Task brief:
Copy out the entries that follow exactly, leaving out the pictures.

Data records:
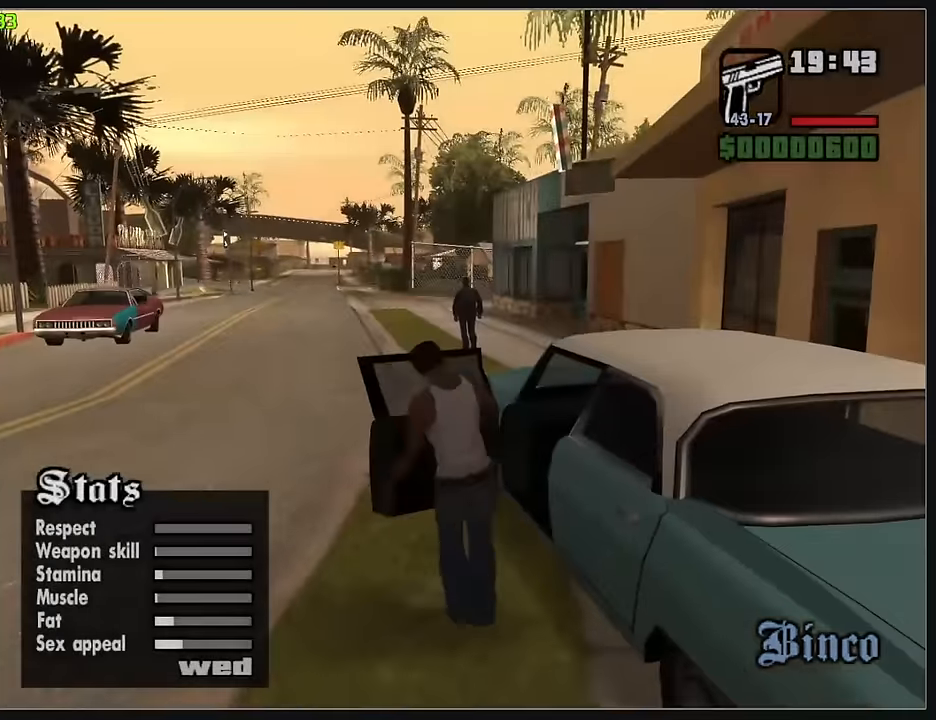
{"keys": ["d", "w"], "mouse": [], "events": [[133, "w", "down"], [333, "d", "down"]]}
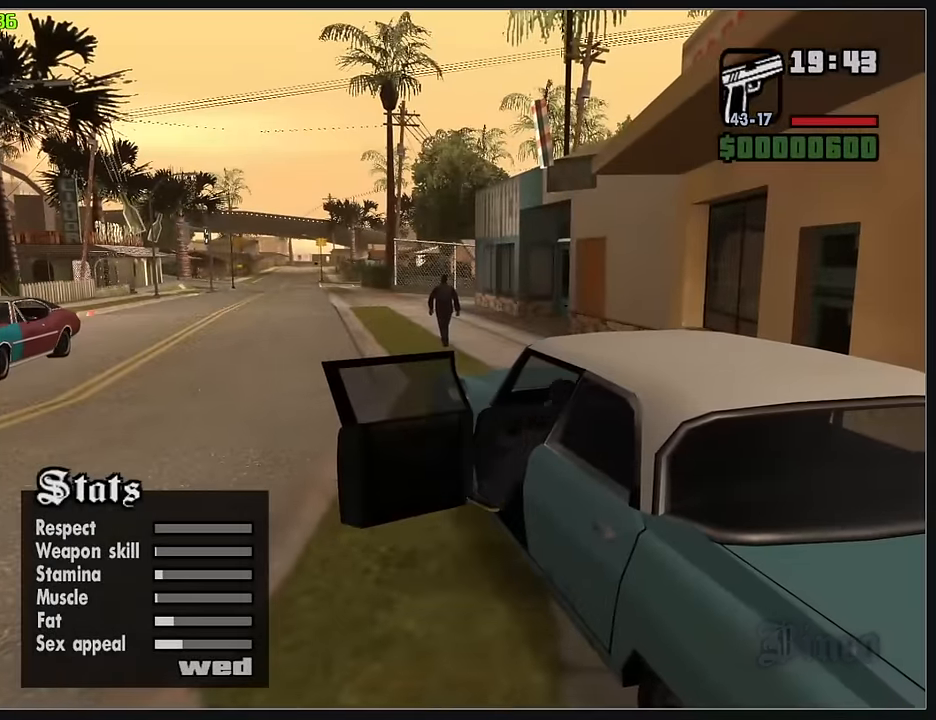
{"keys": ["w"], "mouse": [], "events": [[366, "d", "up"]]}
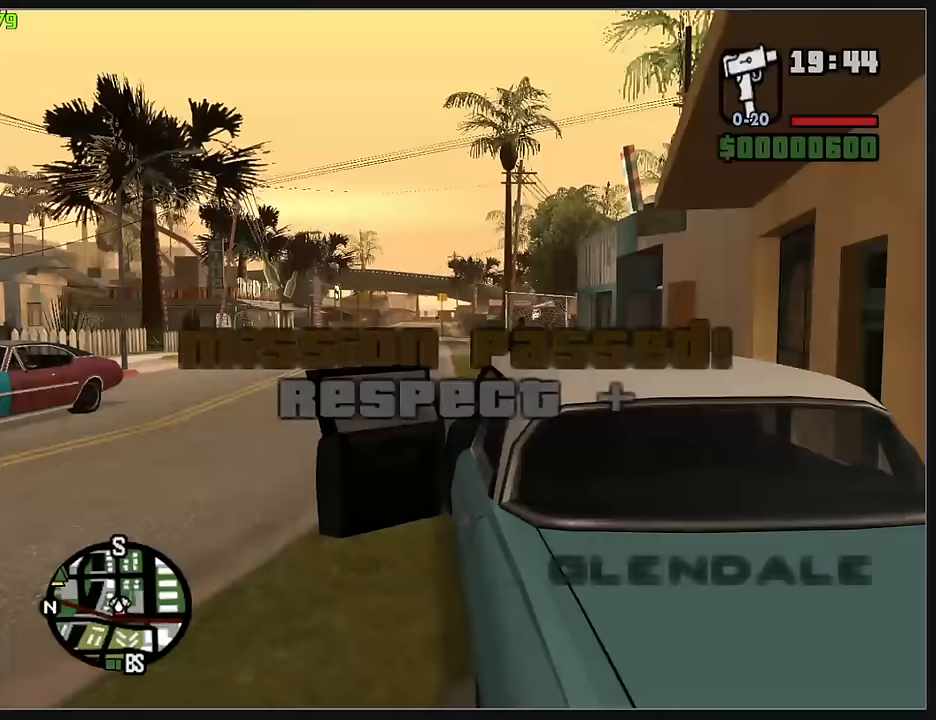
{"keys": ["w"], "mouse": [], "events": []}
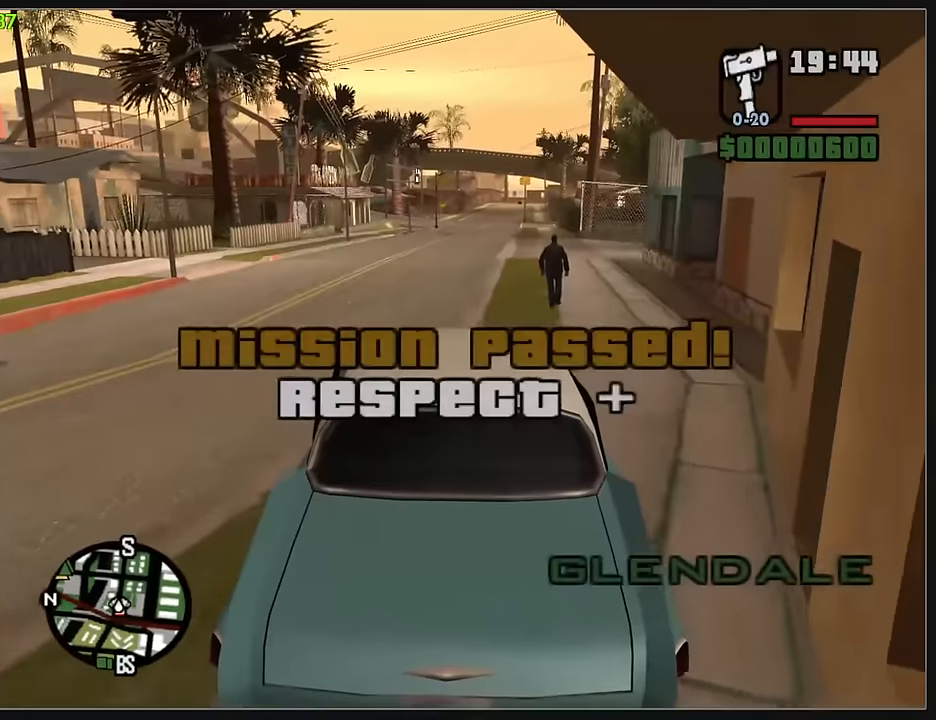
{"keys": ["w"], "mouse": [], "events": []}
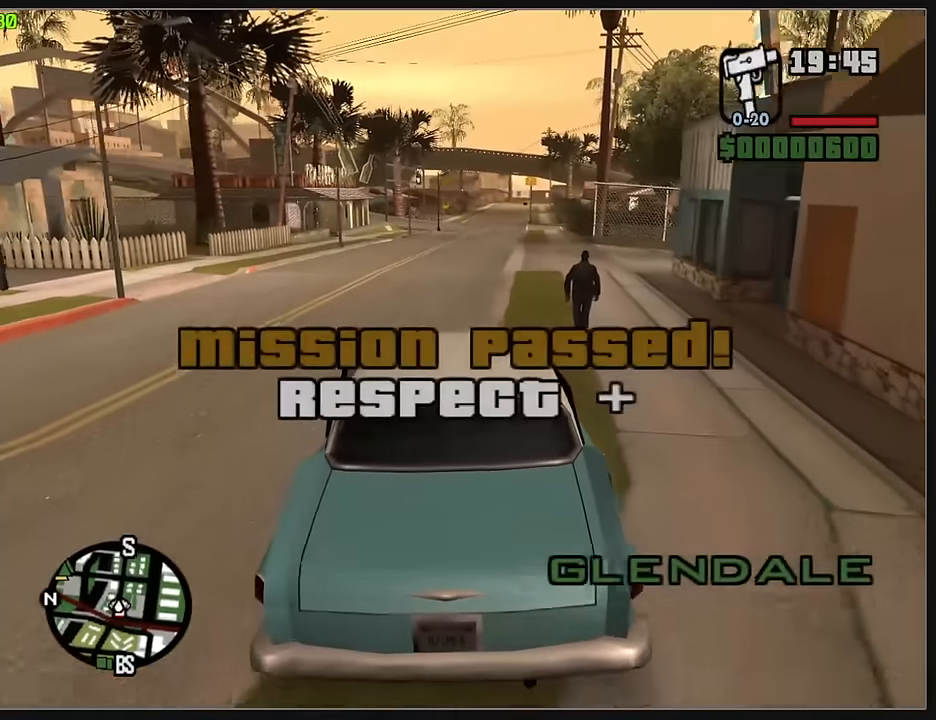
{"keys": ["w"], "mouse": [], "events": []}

Exercise output:
{"keys": ["d", "w"], "mouse": [], "events": [[133, "w", "down"], [333, "d", "down"]]}
{"keys": ["w"], "mouse": [], "events": [[366, "d", "up"]]}
{"keys": ["w"], "mouse": [], "events": []}
{"keys": ["w"], "mouse": [], "events": []}
{"keys": ["w"], "mouse": [], "events": []}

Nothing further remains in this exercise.